**Prompt**:
In the listing below, locate the line that contains "ring pip: (14, 243)" and the line that contains "pinky tip: (277, 309)". Restate word for word those two lines and every line between them, and nothing else.
Data shown Start Marker
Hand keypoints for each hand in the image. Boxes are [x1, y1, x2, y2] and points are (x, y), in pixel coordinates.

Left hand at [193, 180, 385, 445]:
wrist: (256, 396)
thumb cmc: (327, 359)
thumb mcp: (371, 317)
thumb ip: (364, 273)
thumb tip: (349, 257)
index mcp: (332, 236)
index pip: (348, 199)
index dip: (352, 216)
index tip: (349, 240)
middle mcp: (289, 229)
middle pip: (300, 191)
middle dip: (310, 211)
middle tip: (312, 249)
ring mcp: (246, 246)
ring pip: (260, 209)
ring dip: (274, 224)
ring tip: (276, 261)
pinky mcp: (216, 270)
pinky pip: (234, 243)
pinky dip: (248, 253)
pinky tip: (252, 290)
Data shown End Marker
Data shown Start Marker
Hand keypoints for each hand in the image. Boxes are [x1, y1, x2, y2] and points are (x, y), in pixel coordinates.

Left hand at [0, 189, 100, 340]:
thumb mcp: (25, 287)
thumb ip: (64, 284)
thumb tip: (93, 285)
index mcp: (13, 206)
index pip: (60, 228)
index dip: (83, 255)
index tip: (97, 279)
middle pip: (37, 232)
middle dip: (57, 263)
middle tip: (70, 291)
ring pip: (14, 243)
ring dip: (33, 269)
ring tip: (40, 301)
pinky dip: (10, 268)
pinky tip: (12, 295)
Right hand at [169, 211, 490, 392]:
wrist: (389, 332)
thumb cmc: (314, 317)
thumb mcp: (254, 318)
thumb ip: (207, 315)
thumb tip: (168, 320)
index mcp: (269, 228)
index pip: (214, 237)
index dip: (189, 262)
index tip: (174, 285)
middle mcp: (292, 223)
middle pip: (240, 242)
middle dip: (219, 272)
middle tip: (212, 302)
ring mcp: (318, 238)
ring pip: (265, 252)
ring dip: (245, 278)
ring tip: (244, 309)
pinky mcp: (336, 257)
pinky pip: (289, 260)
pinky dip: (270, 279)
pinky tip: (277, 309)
Data shown End Marker
**Answer**:
ring pip: (14, 243)
ring dip: (33, 269)
ring tip: (40, 301)
pinky dip: (10, 268)
pinky tip: (12, 295)
Right hand at [169, 211, 490, 392]:
wrist: (389, 332)
thumb cmc: (314, 317)
thumb mcp: (254, 318)
thumb ip: (207, 315)
thumb tip: (168, 320)
index mcp: (269, 228)
index pip: (214, 237)
index dip: (189, 262)
index tip: (174, 285)
middle mcp: (292, 223)
middle pip: (240, 242)
middle dip: (219, 272)
middle tip: (212, 302)
ring mcp: (318, 238)
ring pip: (265, 252)
ring dip: (245, 278)
ring tip: (244, 309)
pinky mcp: (336, 257)
pinky pip: (289, 260)
pinky dip: (270, 279)
pinky tip: (277, 309)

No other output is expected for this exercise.